The £300m scheme has been recommended for approval by Blackpool Council next Tuesday.
Blackpool Central includes:
- A 127,000 sq ft indoor theme park featuring a flying theatre
- A 70,000 sq ft public square
- Two smaller indoor theme parks
- A 200-bedroom hotel
- A 1,300-space multistorey car park
- A heritage quarter – with food hall and aparthotel
- Bars and restaurants
Full planning permission is sought for the seven-storey car park, required to unlock the rest of the site for redevelopment, and heritage quarter.
These elements are to be delivered first and Dutch firm Ballast Nedam is lined up to build the car park, as first revealed by Place North West.
The joint venture is asking for outline planning permission for the remainder of the project.
Nikal and Media Invest predict Blackpool Central could create around 1,000 new jobs, attract an estimated 600,000 additional visitors each year, and boost annual spend in the town by around £75m.
The development would be constructed on a site currently occupied by Blackpool Magistrates’ court and a large surface level car park. The plot was formerly occupied by Blackpool Central Station, which closed in 1964.
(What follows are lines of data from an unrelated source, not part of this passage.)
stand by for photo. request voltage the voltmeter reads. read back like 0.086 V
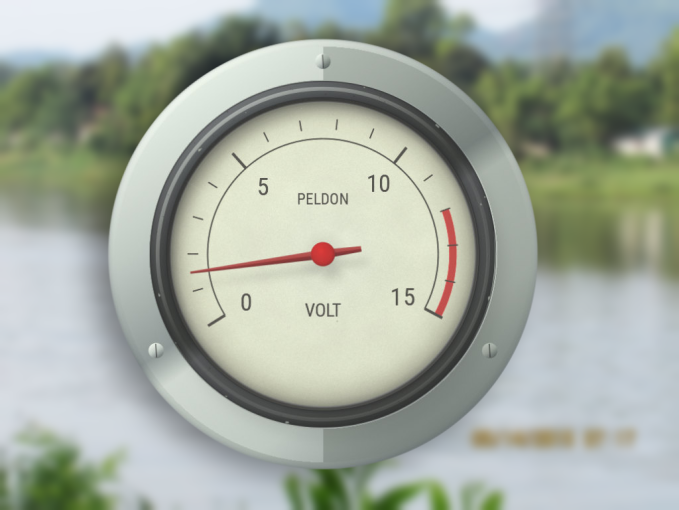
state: 1.5 V
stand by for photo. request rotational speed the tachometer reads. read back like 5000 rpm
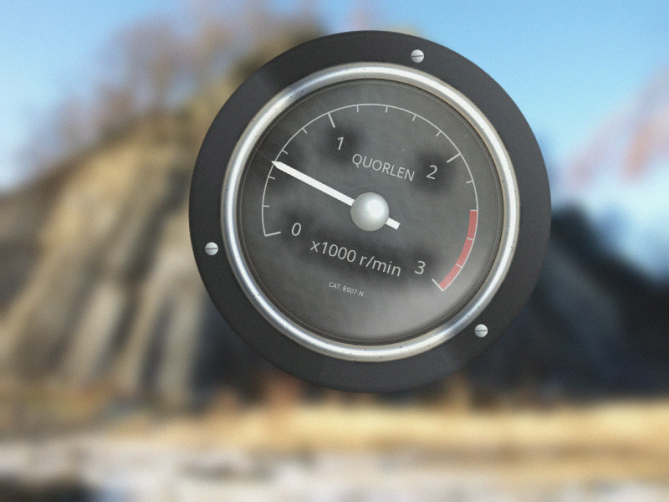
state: 500 rpm
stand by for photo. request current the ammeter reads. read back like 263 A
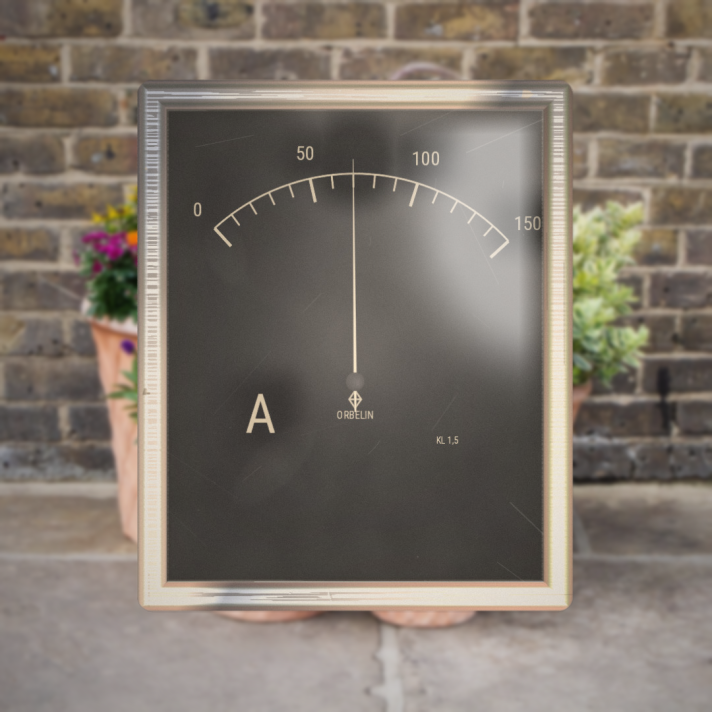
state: 70 A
Blackpool Council had previously earmarked the site for a super-casino, putting forward a bid in 2006 to the Labour Government at the time. However, the town lost out to Manchester’s bid, which had proposed building a super-casino in Eastlands, although this was never progressed.
“Efforts to secure development on the site have been ongoing for over twenty years without success,” a report to the council’s planning committee says.
Blackpool planning officers concede that the scheme “would not fully meet the aspirations of planning policy” but that it would “nevertheless deliver a range of significant benefits to the resort in terms of increased visitor numbers and economic output and prosperity”.
A study by the Ministry of Housing, Communities and Local Government in 2019 found that Blackpool was home to eight out of the 10 most deprived neighbourhoods in the country.
It is hoped that the scheme could provide a much-needed boost to the local economy.
“The development has the potential to improve perceptions of the resort and act as a catalyst for future investment,” officers said.
Overall, the proposal is anticipated to provide a “compelling new reason to visit Blackpool”, according to the council.
A complementary offer
Blackpool Central would be located in the heart of an area with a high concentration of existing leisure attractions. But rather than competing with them, the council believes the arrival of Nikal’s scheme will complement what is already there.
“Rather than discouraging investment in existing attractions, the proposal may force existing operators to invest in order to remain competitive,” officers said.
The entire project, which will eventually see Blackpool Magistrates’ court relocate, is scheduled to complete in the second quarter of 2029, as outlined by Spawforths, the masterplanner and architect for the project.